---- SUPPLIED MATERIAL
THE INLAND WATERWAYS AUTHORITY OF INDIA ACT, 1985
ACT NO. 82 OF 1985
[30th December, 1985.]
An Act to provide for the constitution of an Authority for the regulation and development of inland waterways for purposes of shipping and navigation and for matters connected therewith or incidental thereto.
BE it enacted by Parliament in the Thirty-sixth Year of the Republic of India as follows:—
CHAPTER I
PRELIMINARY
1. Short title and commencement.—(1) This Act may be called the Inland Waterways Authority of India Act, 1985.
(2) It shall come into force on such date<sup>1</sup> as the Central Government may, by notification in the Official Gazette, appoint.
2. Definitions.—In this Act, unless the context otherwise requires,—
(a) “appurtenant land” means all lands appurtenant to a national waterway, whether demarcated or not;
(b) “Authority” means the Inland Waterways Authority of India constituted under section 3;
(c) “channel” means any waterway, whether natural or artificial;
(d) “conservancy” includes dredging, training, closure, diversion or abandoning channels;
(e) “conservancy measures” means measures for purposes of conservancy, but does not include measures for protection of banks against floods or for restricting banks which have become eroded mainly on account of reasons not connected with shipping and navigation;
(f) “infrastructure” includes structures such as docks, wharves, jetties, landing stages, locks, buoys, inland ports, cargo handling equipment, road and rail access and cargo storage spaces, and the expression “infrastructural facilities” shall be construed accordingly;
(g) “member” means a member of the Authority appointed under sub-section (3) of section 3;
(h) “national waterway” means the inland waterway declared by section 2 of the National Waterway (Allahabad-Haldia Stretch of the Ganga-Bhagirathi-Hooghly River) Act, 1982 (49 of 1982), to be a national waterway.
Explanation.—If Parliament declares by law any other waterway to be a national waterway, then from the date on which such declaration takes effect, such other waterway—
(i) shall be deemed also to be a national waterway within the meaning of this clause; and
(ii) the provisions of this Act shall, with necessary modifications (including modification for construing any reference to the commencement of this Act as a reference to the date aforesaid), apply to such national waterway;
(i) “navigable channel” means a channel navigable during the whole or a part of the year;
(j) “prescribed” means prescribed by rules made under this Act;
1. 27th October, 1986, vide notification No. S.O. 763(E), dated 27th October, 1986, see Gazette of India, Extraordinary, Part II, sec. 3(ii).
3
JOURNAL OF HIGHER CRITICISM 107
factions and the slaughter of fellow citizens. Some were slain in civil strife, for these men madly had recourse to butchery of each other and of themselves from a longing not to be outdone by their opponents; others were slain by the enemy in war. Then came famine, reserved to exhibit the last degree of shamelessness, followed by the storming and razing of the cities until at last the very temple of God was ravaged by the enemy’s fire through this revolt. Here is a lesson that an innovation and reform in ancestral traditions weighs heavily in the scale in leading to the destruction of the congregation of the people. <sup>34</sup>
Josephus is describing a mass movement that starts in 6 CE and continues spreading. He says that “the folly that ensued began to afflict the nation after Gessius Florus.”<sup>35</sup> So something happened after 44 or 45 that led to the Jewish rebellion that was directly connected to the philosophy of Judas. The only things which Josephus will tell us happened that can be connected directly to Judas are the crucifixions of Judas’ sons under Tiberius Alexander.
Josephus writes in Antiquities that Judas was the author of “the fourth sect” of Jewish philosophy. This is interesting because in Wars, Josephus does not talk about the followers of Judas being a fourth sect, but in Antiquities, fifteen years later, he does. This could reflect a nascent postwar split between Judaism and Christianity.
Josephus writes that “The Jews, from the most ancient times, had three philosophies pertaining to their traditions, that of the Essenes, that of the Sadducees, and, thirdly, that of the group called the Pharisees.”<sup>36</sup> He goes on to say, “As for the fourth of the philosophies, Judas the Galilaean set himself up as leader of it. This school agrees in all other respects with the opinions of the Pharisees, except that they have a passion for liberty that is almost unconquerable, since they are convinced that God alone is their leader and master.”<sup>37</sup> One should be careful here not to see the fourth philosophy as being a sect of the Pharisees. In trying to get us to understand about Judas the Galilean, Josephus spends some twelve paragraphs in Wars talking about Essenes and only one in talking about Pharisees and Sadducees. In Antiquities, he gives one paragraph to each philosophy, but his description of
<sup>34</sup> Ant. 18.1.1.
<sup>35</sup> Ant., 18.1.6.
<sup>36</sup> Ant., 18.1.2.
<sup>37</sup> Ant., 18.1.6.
--------
__WORK ORDER__. Everything from the line that contains "<sup>35</sup> Ant., 18.1.6." through the end of the records must be duplicated exactly, and nothing outside that range.

__WRITTEN ANSWER__.
<sup>35</sup> Ant., 18.1.6.
<sup>36</sup> Ant., 18.1.2.
<sup>37</sup> Ant., 18.1.6.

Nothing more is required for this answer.